En sortie de tapis, la ronde des étreintes méritées des médaillé(e)s de ce samedi – Shirine Boukli et son clan en tête – avec leurs proches occasionna quelques plans furtifs du réalisateur sur leurs battu(e)s du jour. Le décalage immédiat d’émotions rappela une discussion le mois dernier en terrasse en Espagne avec Carlos Montero.

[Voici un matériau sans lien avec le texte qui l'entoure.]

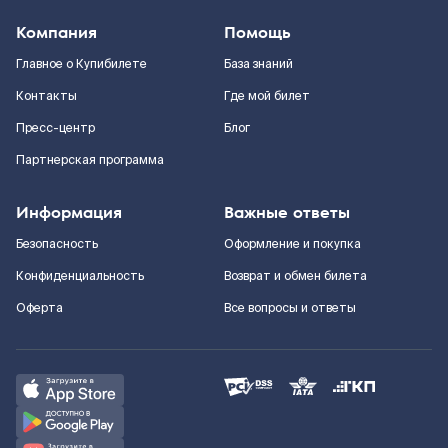
Компания
Помощь
Главное о Купибилете
База знаний
Контакты
Где мой билет
Пресс-центр
Блог
Партнерская программа
Информация
Важные ответы
Безопасность
Оформление и покупка
Конфиденциальность
Возврат и обмен билета
Оферта
Все вопросы и ответы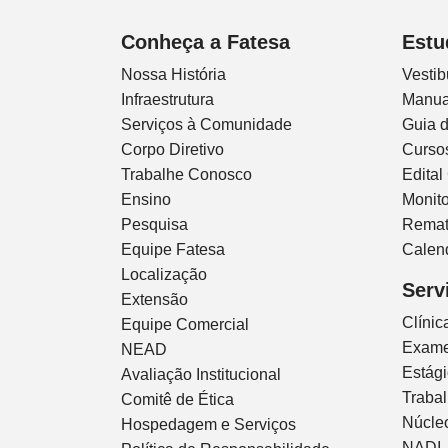
Conheça a Fatesa
Estu
Nossa História
Vestib
Infraestrutura
Manua
Serviços à Comunidade
Guia 
Corpo Diretivo
Curso
Trabalhe Conosco
Edital
Ensino
Monito
Pesquisa
Remat
Equipe Fatesa
Calen
Localização
Serv
Extensão
Clíni
Equipe Comercial
Exam
NEAD
Estág
Avaliação Institucional
Traba
Comitê de Ética
Núcleo
Hospedagem e Serviços
NADI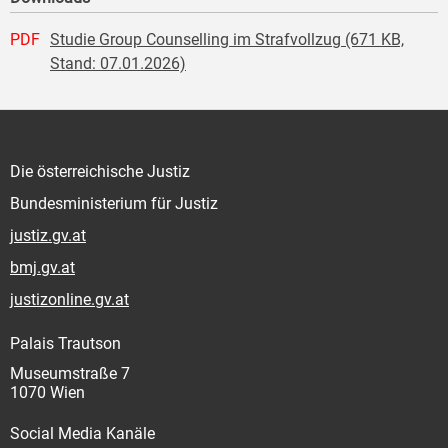
PDF
Studie Group Counselling im Strafvollzug (671 KB,
Stand: 07.01.2026)
Die österreichische Justiz
Bundesministerium für Justiz
justiz.gv.at
bmj.gv.at
justizonline.gv.at
Palais Trautson
Museumstraße 7
1070 Wien
Social Media Kanäle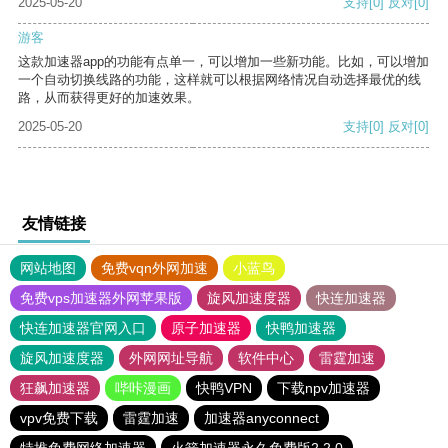
2025-05-20
支持
[0]
反对
[0]
游客
这款加速器app的功能有点单一，可以增加一些新功能。比如，可以增加
一个自动切换线路的功能，这样就可以根据网络情况自动选择最优的线
路，从而获得更好的加速效果。
2025-05-20
支持
[0]
反对
[0]
友情链接
网站地图
免费vqn外网加速
小蓝鸟
免费vps加速器外网苹果版
旋风加速度器
快连加速器
快连加速器官网入口
原子加速器
快鸭加速器
旋风加速度器
外网网址导航
软件中心
雷霆加速
狂飙加速器
哔咔漫画
快鸭VPN
下载npv加速器
vpv免费下载
雷霆加速
加速器anyconnect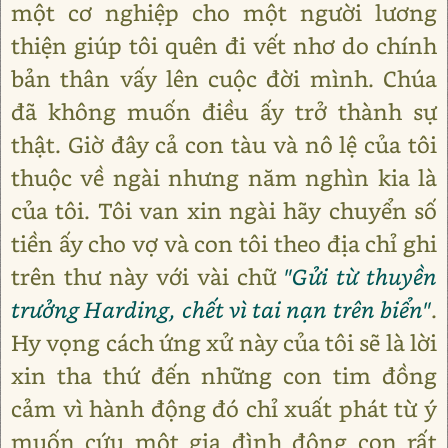
một cơ nghiệp cho một người lương
thiện giúp tôi quên đi vết nhơ do chính
bản thân vấy lên cuộc đời mình. Chúa
đã không muốn điều ấy trở thành sự
thật. Giờ đây cả con tàu và nô lệ của tôi
thuộc về ngài nhưng năm nghìn kia là
của tôi. Tôi van xin ngài hãy chuyển số
tiền ấy cho vợ và con tôi theo địa chỉ ghi
trên thư này với vài chữ
"Gửi từ thuyền
trưởng Harding, chết vì tai nạn trên biển"
.
Hy vọng cách ứng xử này của tôi sẽ là lời
xin tha thứ đến những con tim đồng
cảm vì hành động đó chỉ xuất phát từ ý
muốn cứu một gia đình đông con rất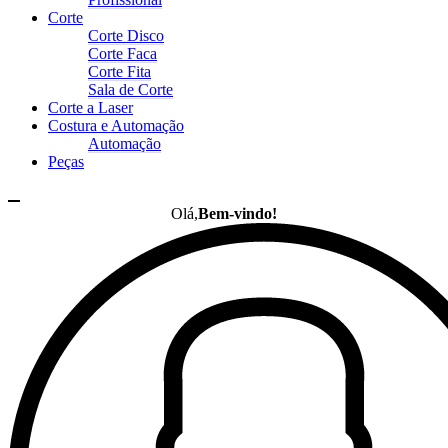
Corte
Corte Disco
Corte Faca
Corte Fita
Sala de Corte
Corte a Laser
Costura e Automação
Automação
Peças
Olá,
Bem-vindo!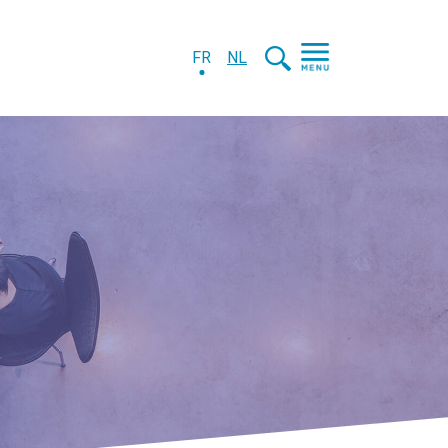
FR
NL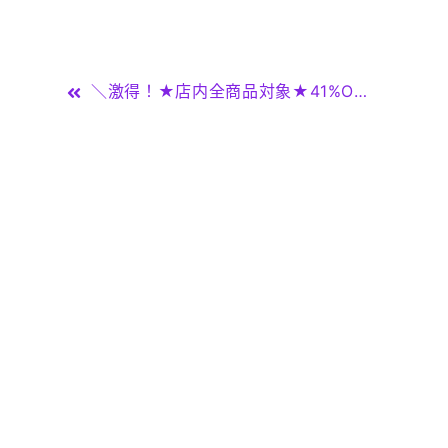
投
＼激得！★店内全商品対象★41%OFF／2点50%OFFトラベルバッグ ボストンバッグ 折りたたみボストンバッグ 大容量 超軽量 レディース メンズ トートバッグ トラベルバッグ 旅行かばん シンプル おしゃれ コンパクト 撥水 キャリーオン 小さめ 修学旅行 ゴルフ
稿
ナ
ビ
ゲ
ー
シ
ョ
ン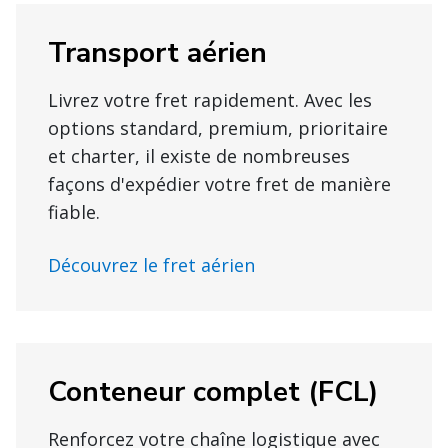
Transport aérien
Livrez votre fret rapidement. Avec les
options standard, premium, prioritaire
et charter, il existe de nombreuses
façons d'expédier votre fret de manière
fiable.
Découvrez le fret aérien
Conteneur complet (FCL)
Renforcez votre chaîne logistique avec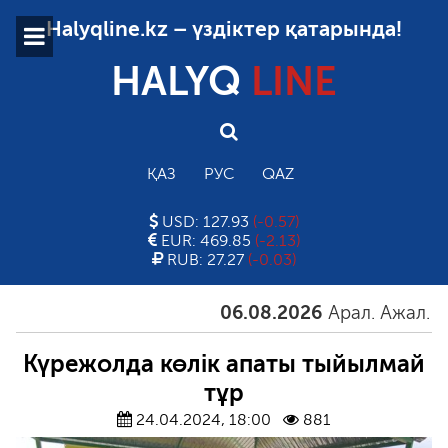
Halyqline.kz – үздіктер қатарында!
HALYQ
LINE
ҚАЗ
РУС
QAZ
USD: 127.93
(-0.57)
EUR: 469.85
(-2.13)
RUB: 27.27
(-0.03)
06.08.2026
Арал. Ажал. Айға
Күрежолда көлік апаты тыйылмай
тұр
24.04.2024, 18:00
881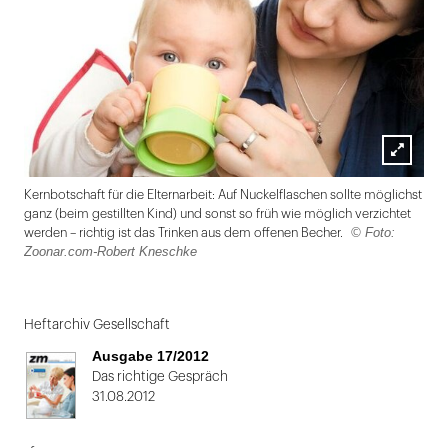
Lightbox
Kernbotschaft für die Elternarbeit: Auf Nuckelflaschen sollte möglichst
öffnen
ganz (beim gestillten Kind) und sonst so früh wie möglich verzichtet
© Foto:
werden – richtig ist das Trinken aus dem offenen Becher.
Zoonar.com-Robert Kneschke
Folie
1
Heftarchiv Gesellschaft
von
Ausgabe 17/2012
2
Das richtige Gespräch
31.08.2012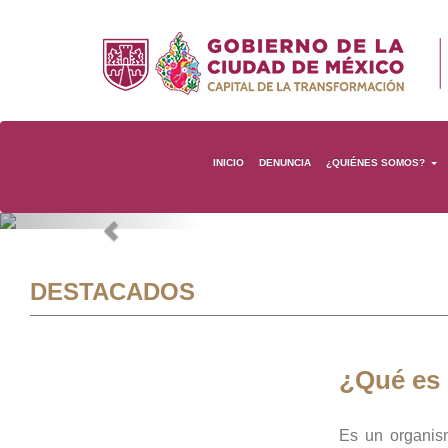
INICIO
DENUNCIA
¿QUIÉNES SOMOS?
Previous
DESTACADOS
¿Qué es
Es un organis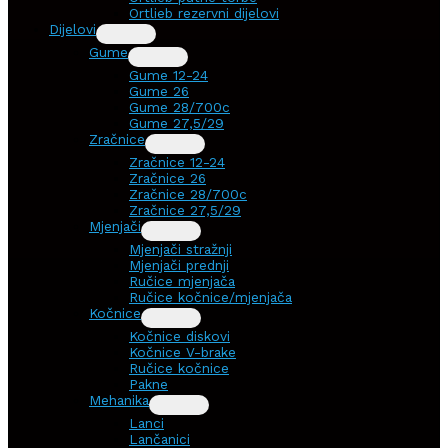
Ortlieb rezervni dijelovi
Dijelovi
Gume
Gume 12-24
Gume 26
Gume 28/700c
Gume 27,5/29
Zračnice
Zračnice 12-24
Zračnice 26
Zračnice 28/700c
Zračnice 27,5/29
Mjenjači
Mjenjači stražnji
Mjenjači prednji
Ručice mjenjača
Ručice kočnice/mjenjača
Kočnice
Kočnice diskovi
Kočnice V-brake
Ručice kočnice
Pakne
Mehanika
Lanci
Lančanici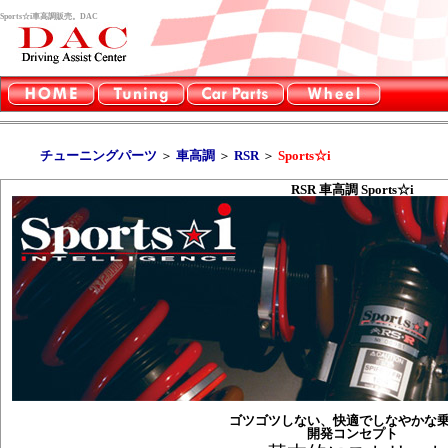
Sports☆i車高調販売。DAC
チューニングパーツ
＞
車高調
＞
RSR
＞
Sports☆i
RSR 車高調 Sports☆i
ゴツゴツしない、快適でしなやかな
開発コンセプト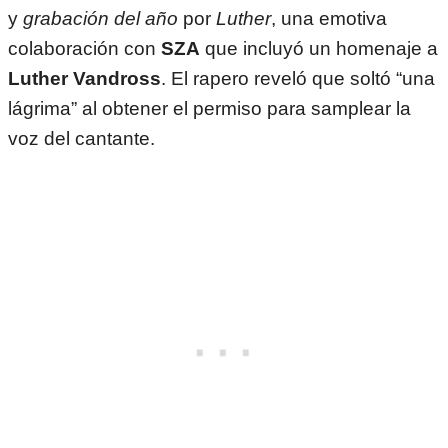
y
grabación del año
por
Luther
, una emotiva
colaboración con
SZA
que incluyó un homenaje a
Luther Vandross
. El rapero reveló que soltó “una
lágrima” al obtener el permiso para samplear la
voz del cantante.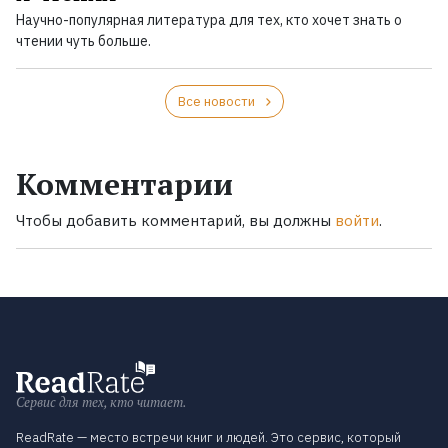
Научно-популярная литература для тех, кто хочет знать о
чтении чуть больше.
Все новости
Комментарии
Чтобы добавить комментарий, вы должны
войти
.
Сервис для тех, кто читает.
ReadRate — место встречи книг и людей. Это сервис, который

L’expérimenté entraîneur espagnol avait, le temps d’un café en bord de mer, mis des mots sur l’insondable douleur qu’avaient pu provoquer en lui les échecs charnières de deux de ses athlètes : la non-qualification de Cécilia Blanco pour les Jeux de Pékin en 2008 après un mano-à-mano de plusieurs années avec sa compatriote Leire Iglesias puis, huit ans plus tard aux Jeux de Rio, la cinquième place de la -70 Maria Bernabeu. « Une douleur terrible et muette au fond de l’estomac, tu ne peux pas t’imaginer… » Y penser dans les moments heureux, comme pour la petite fille du début lors de la Fête des mères. Au bout des enjeux de victoires et de défaites, il reste une recherche commune d’équilibre. – Anthony Diao.

 

Bonus J1/8 – Pour les anglophones, Oon Yeoh s’est fendu dans son live blog d’une analyse très intéressante de l’imbroglio arbitral du jour en -60 kg entre les deux futurs médaillés de bronze, l’Espagnol Garrigos et le Japonais Nagayama qui, par une cruelle ironie du sort, se retrouvèrent donc côte à côte sur le podium en fin de journée.